Ambigu yang dia maksud antara ABB yang memang sudah waktunya bebas atau karena kebijakan pemerintah yaitu grasi.
"Ada yang mengatakan itu adalah hak dari Abu Bakar Ba'asyir. Kalau hak ya bebas, bebas aja. Enggak perlu diklaim sebagai sesuatu yang menggunakan instrumen yang ada pada presiden berupa grasi," katanya, di Gedung DPR, Kompleks Parlemen, Senayan, Jakarta Pusat, Senin (21/1/2019).
Selain itu, politikus yang dipecat PKS ini mengatakan, pemerintah masih gamang mengatasi isu terorisme. Ditambah, sambung dia, pemerintah tak berani mengatakan ABB sebagai pemimpin tertinggi Jamaah Islamiyah.
"Abu Bakar Ba'asyir itu kan deliknya pindah-pindah enggak kuat sebenernya deliknya itu. Tetapi kalau orang kaya Abu Bakar Ba'asyir itu rada nekat begitu," ucapnya.
Dia pun tak sepakat ketika pembebasan ini disebut karena kebaiakan Presiden Jokowi. Kata dia, anggapan ini bermuatan politis apalagi rencana pembebasannya terjadi setelah debat capres dengan isu HAM, korupsi, hukum dan terorisme.
Fahri menerangkan, jika seperti ini ABB tidak ingin keluar karena dimanfaatkan secara politik.
"Karena ini mau dipakai secara politik akhirnya Abu Bakar Ba'asyir enggak mau keluar," jelasnya.

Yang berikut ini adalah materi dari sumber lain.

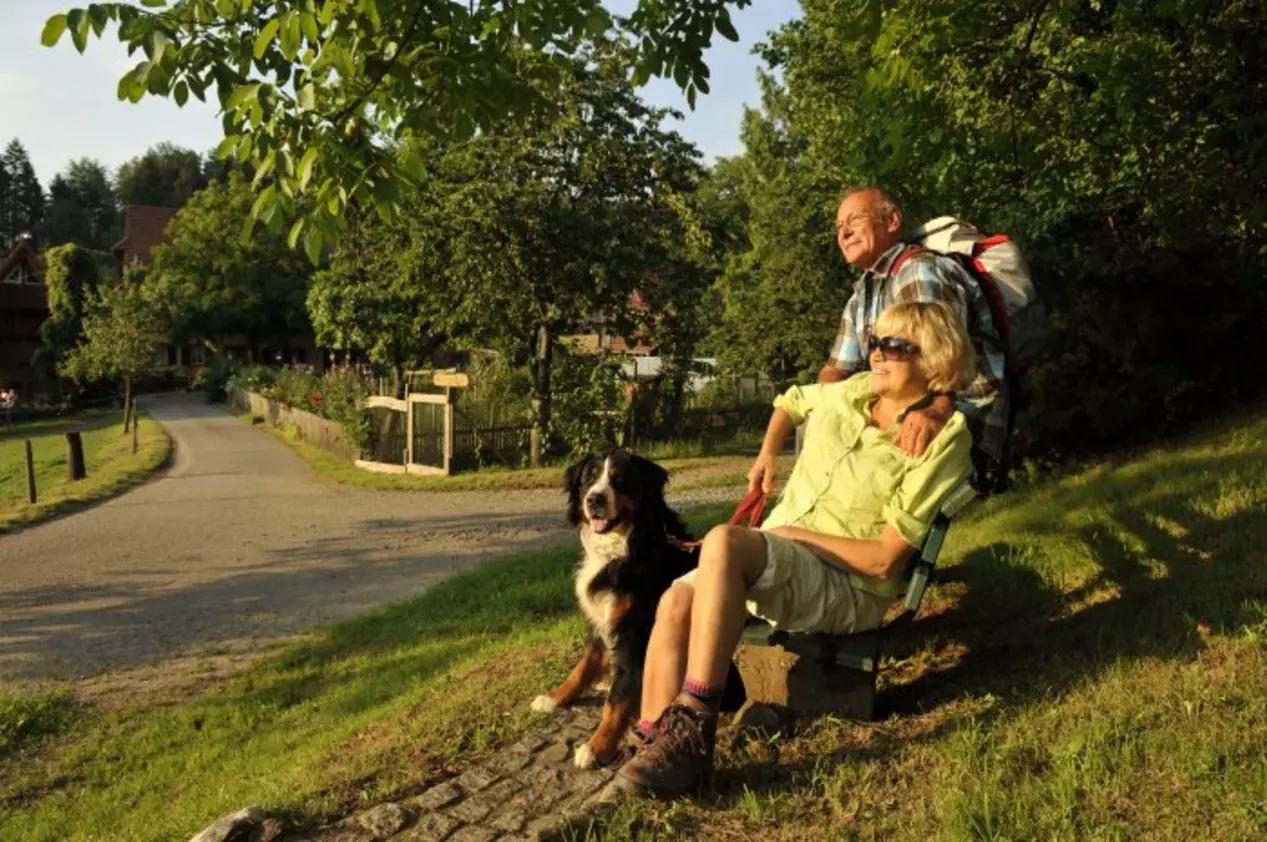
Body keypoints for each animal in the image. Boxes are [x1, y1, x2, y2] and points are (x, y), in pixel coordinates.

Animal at [527, 453, 739, 769]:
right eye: (589, 478)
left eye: (620, 479)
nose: (594, 499)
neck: (625, 546)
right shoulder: (602, 622)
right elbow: (583, 667)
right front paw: (555, 697)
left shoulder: (633, 630)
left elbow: (619, 696)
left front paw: (597, 746)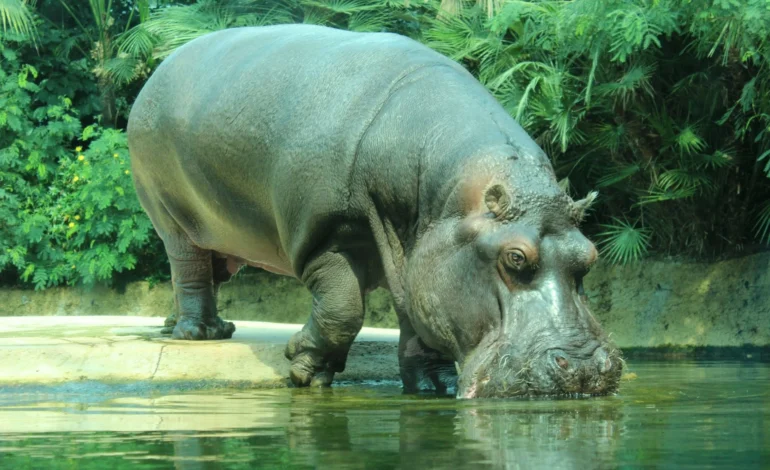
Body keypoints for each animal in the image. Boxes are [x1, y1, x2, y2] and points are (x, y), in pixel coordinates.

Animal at [127, 24, 622, 398]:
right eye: (514, 257)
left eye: (591, 255)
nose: (584, 368)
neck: (446, 201)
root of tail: (160, 70)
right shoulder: (324, 238)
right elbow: (343, 309)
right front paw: (304, 370)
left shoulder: (416, 257)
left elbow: (421, 326)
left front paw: (434, 387)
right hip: (169, 215)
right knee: (188, 268)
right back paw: (198, 334)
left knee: (207, 273)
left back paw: (187, 326)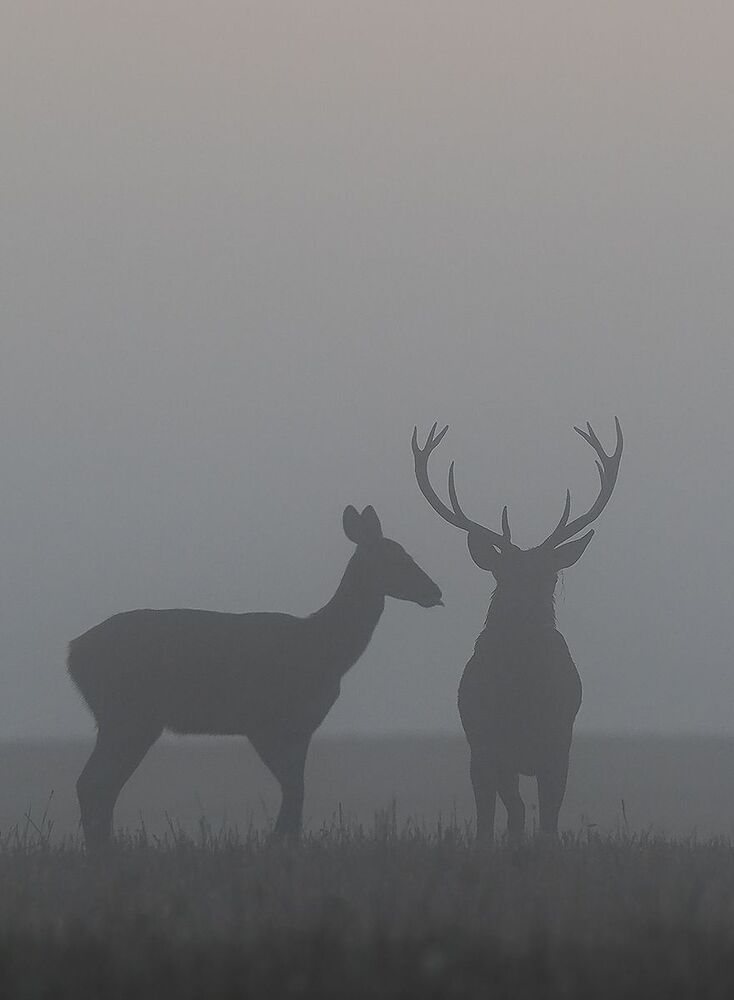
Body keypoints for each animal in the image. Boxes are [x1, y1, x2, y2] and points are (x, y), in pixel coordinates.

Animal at [68, 504, 442, 848]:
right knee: (93, 782)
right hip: (126, 715)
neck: (324, 650)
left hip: (127, 720)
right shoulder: (266, 722)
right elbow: (294, 788)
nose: (435, 592)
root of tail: (73, 653)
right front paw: (279, 842)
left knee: (100, 784)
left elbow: (296, 788)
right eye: (396, 558)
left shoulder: (301, 728)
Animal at [412, 419, 622, 843]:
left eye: (550, 577)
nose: (530, 615)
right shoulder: (487, 746)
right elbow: (500, 817)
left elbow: (549, 818)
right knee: (501, 812)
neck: (521, 696)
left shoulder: (558, 744)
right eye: (504, 576)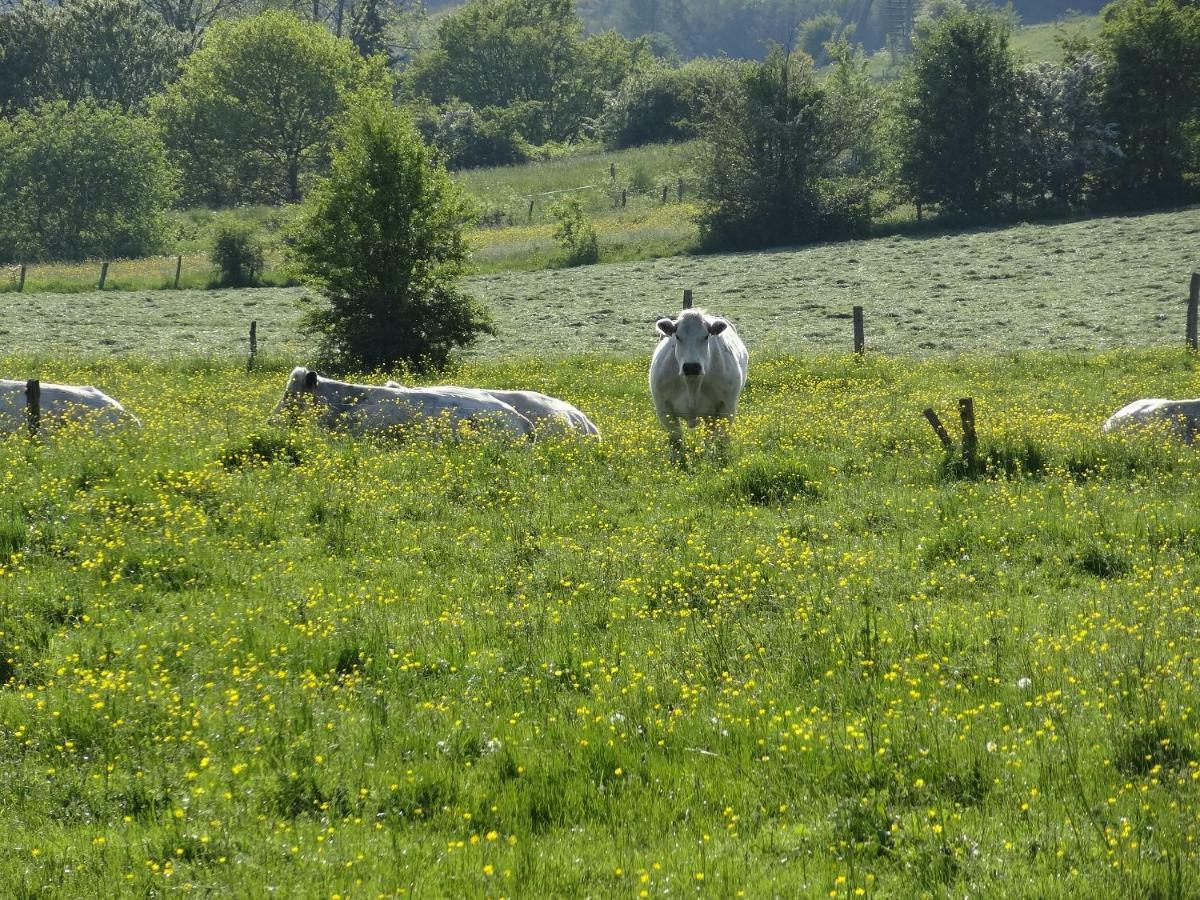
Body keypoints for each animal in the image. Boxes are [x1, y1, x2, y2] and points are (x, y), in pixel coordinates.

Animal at [652, 309, 744, 465]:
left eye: (706, 336)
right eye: (677, 336)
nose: (691, 367)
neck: (692, 385)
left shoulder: (727, 408)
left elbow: (721, 439)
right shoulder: (664, 409)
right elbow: (675, 439)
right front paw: (677, 462)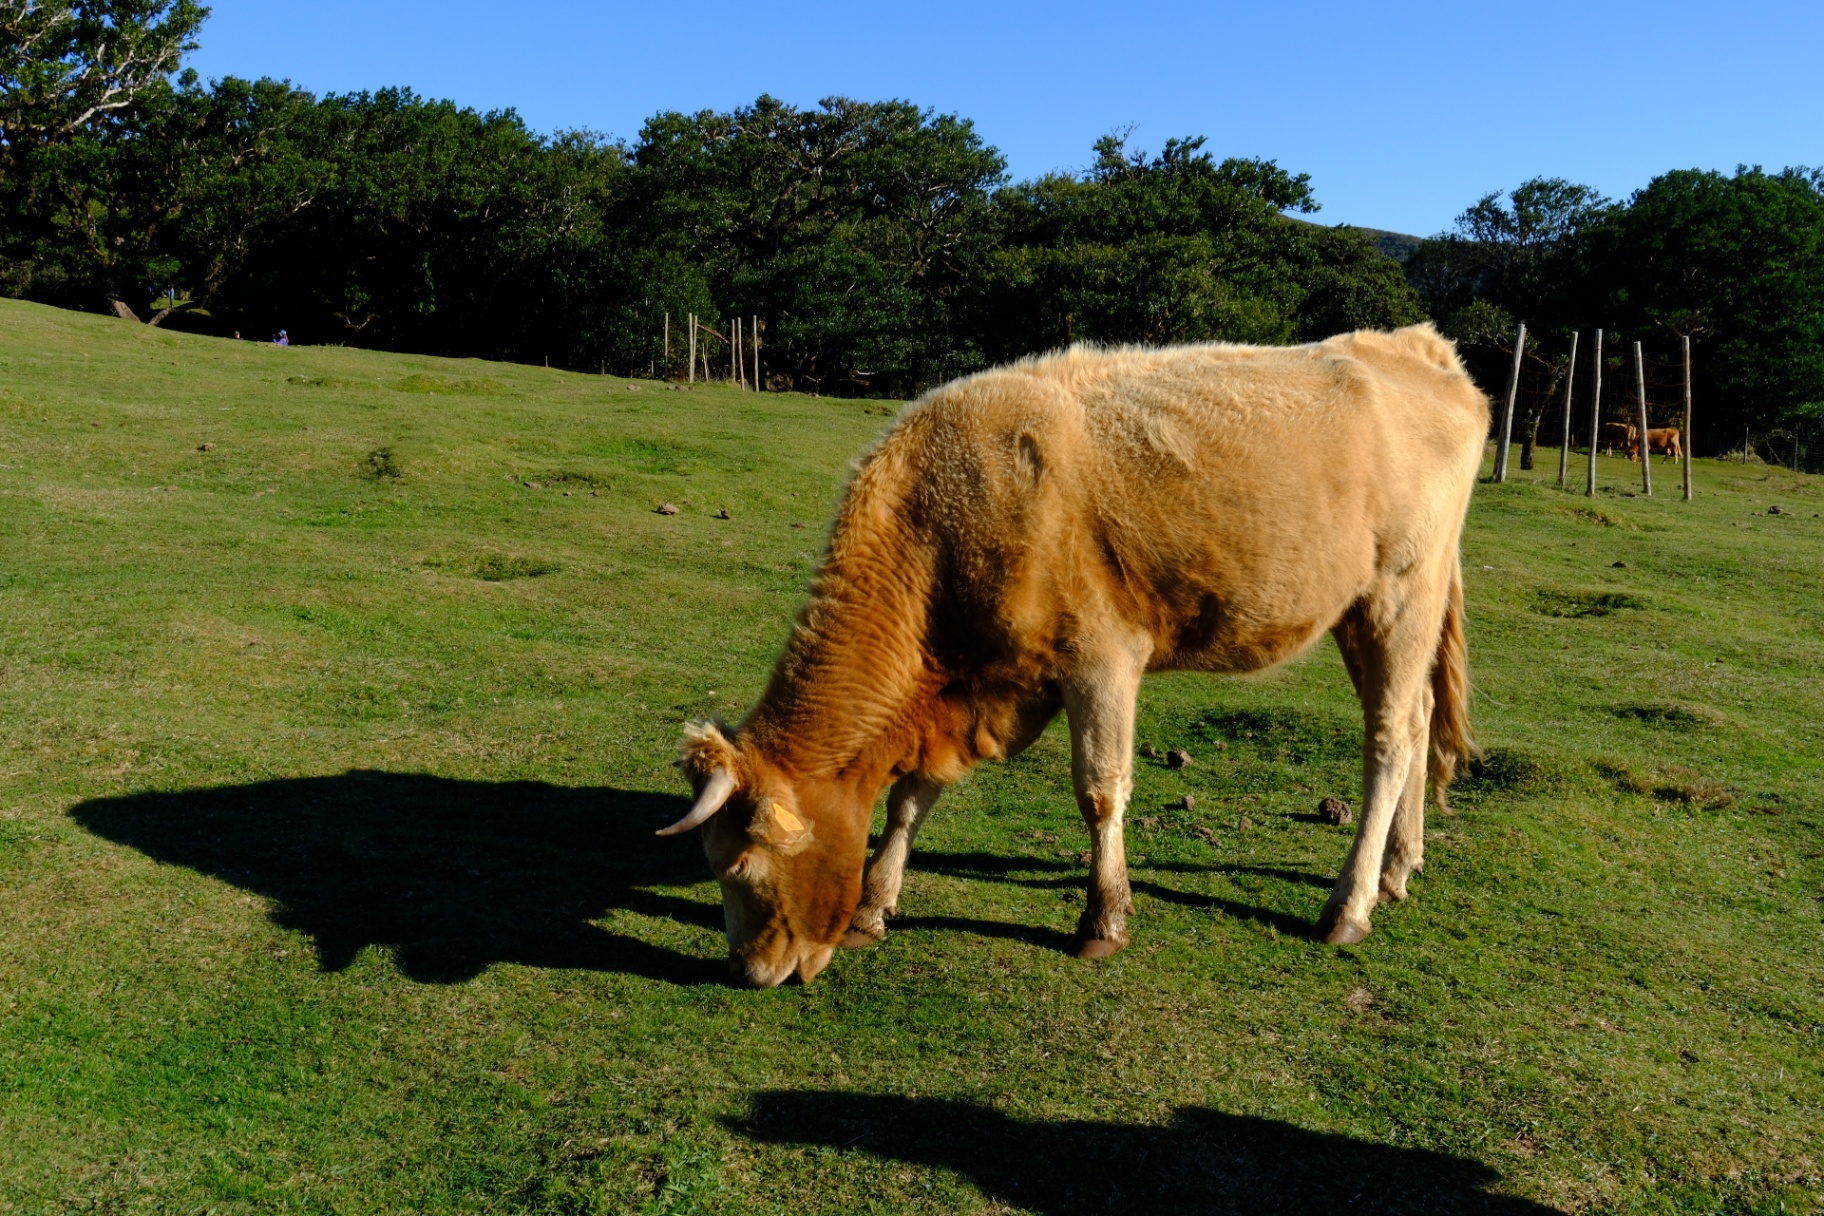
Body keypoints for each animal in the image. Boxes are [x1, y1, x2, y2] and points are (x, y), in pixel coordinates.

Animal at [659, 324, 1487, 987]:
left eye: (738, 864)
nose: (749, 970)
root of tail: (1415, 345)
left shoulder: (1101, 660)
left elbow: (1100, 791)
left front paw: (1103, 920)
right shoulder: (978, 687)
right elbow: (912, 795)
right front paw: (873, 904)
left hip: (1401, 592)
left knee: (1389, 739)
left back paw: (1350, 903)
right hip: (1360, 610)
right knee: (1417, 720)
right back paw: (1399, 867)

Sekadar informasi, Abu Bakar Ba'asyir sudah dinyatakan bebas Jumat, 18 Januari 2019. Pembebasan ini dari saran Ketua Umum Partai Bulan Bintang (PBB) sekaligus penasihat Jokowi, Yusril Ihza Mahendra.
"Jokowi menegaskan kepada saya bahwa beliau prihatin dengan keadaan Ustaz Abu Bakar. Karena itu meminta saya menelaah, berdialog, dan bertemu Abu Bakar di LP Gunung Sindur, Jawa Barat," kata Yusril, Jumat (18/1).